Moving on in the poem, the reader finds himself in the characters dreamy sequence. It’s a predicted dream sequence because he is not yet asleep, he states “And I could tell/ what form my dreaming was about to take”(14-15). In this part of the poem where he is about to describe his dream, we get three types of imagery. We have visual imagery in the apples being magnified; we see every “fleck” on them, and all the blossoms.  We have tactile imagery of “keeps the ache on my foot”, “keeps the pressure on my foot”, and “I feel the ladder sway”. The last type of imagery is auditory with “The rumbling sound”. However one type of imagery that is missing is oral imagery. The irony in this is that fruit is the primordial topic that is being discussed and if fruit is being talked about the most logical imagery is oral because you do eat the fruit and you do taste and it paints an image. Once again this touches on the lack of fulfillment that the poem seems to explore, the idea that things are not yet finished.  This multisensory experience that is being described is the result of continual work with apples for a very long time. Now the person is done with apple picking, they state, “I am overtired/ Of the great harvest I myself desired”(28-29).  There is a sense of striving for perfection for fulfillment and that’s what worn him out. Doing what he loved the most made him tired.
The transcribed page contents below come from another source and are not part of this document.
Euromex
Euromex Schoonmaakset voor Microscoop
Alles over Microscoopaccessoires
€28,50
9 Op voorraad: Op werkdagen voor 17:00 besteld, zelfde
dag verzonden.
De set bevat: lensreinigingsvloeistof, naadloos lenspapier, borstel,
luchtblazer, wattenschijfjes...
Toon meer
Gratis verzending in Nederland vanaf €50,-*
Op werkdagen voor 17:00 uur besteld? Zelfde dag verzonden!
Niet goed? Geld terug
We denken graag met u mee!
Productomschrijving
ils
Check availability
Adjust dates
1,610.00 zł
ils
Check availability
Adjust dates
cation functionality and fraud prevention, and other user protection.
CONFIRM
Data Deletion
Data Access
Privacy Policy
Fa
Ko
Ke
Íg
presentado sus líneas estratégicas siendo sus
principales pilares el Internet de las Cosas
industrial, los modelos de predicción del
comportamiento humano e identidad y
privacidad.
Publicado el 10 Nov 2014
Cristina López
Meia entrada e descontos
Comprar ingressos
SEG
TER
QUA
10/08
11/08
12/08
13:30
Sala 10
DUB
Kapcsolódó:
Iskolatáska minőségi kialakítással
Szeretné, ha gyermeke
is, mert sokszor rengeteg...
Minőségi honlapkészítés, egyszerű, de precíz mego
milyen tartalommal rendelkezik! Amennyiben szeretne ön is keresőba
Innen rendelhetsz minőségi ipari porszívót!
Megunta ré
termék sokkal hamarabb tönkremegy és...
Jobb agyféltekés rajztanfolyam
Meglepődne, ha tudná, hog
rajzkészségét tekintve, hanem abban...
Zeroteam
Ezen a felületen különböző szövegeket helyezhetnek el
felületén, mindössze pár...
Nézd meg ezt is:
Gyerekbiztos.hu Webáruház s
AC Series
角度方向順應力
Towards the end of the poem the speaker who’s passion for apple picking has became tired and can no longer  “cherish in hand, lift down and not let fall”(31). This exhaustion is emphasized the falling of some of the apples. As they hit earth they become bruised, and no matter if we can accept the damage or not it is of “no worth” to “the cider-apple heap”.  The speaker resigns to sleep whatever he’s been sleeping through. The speaker closes out the poem by saying, “ The woodchuck could say whether it’s like his/ Long sleep, as I describe it’s coming on/ Or just some human sleep”(41-42).  The poem once again leaves the reader with sense of lack of fulfillment, lacking a real sense of resolution.  The poem however is a rhyming poem but there is no definitely rhyming pattern, there is an Iambic pentameter but obviously there’s a changing rhythm, which reflects the fading away of the speaker in his dreams. The Iambic pentameter reflects natural speech, the line looks very unaltered with the pace of the poem and this implies the lack of stability as the speaker is when falling asleep.  
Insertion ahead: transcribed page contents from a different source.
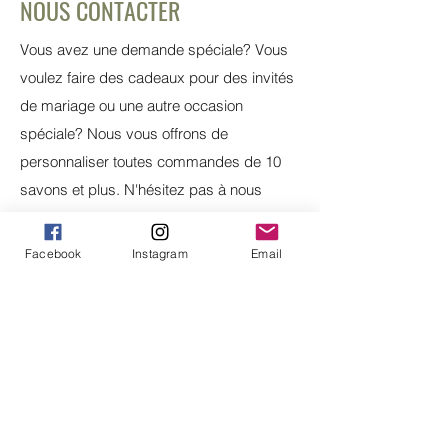
NOUS CONTACTER
(sel/salt), Butyrospermum Parkii
(beurre de karité/shea butter), Vitis
Vous avez une demande spéciale? Vous
vinifera seed oil (huile de pépins de
voulez faire des cadeaux pour des invités
raisins/grapeseed oil), Abies sibirica
(sapin de Sibérie/Siberian fir), Cedrus
de mariage ou une autre occasion
atlantica bark oil (cèdre de l'Atlas/Atlas
spéciale? Nous vous offrons de
cedar), Montmorillonite (argile
personnaliser toutes commandes de 10
verte/green clay), Kaolin (argile
savons et plus. N'hésitez pas à nous
blanche/white clay).
contacter pour vos demandes.
Facebook
Instagram
Email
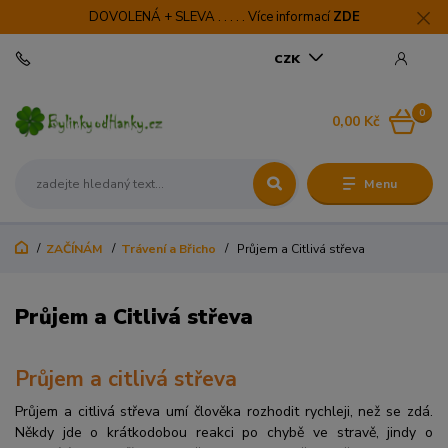
DOVOLENÁ + SLEVA . . . . . Více informací
ZDE
CZK
0
0,00 Kč
Menu
ZAČÍNÁM
Trávení a Břicho
Průjem a Citlivá střeva
Průjem a Citlivá střeva
Průjem a citlivá střeva
Průjem a citlivá střeva umí člověka rozhodit rychleji, než se zdá.
Někdy jde o krátkodobou reakci po chybě ve stravě, jindy o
Although there is a feeling of incompletion that the poem gives off, it is clear that the speaker in the Poem “After Apple-Picking” by Roberts Frost’s had just one regret in his life.  The somber mood of the poem is a crucial foundation for laying down what is the base of the speaker’s dreams.  These dreams represent the type of person this speaker is. A person who’s profession has led him to endlessly work for the perfect harvest which can represent for readers their ultimate goal in life. An Iambic pentameter reflects the speaker’s true voice and the exhaustion he feels. Though his goal was not reached, as he wanted to he lived his life trying and he loved what he did.  Frost is trying to demonstrate sense of urgency to all readers. He is saying that time is limited and that we must go after what we believe will truly make us happy. Even if it’s just something as simple as apple picking.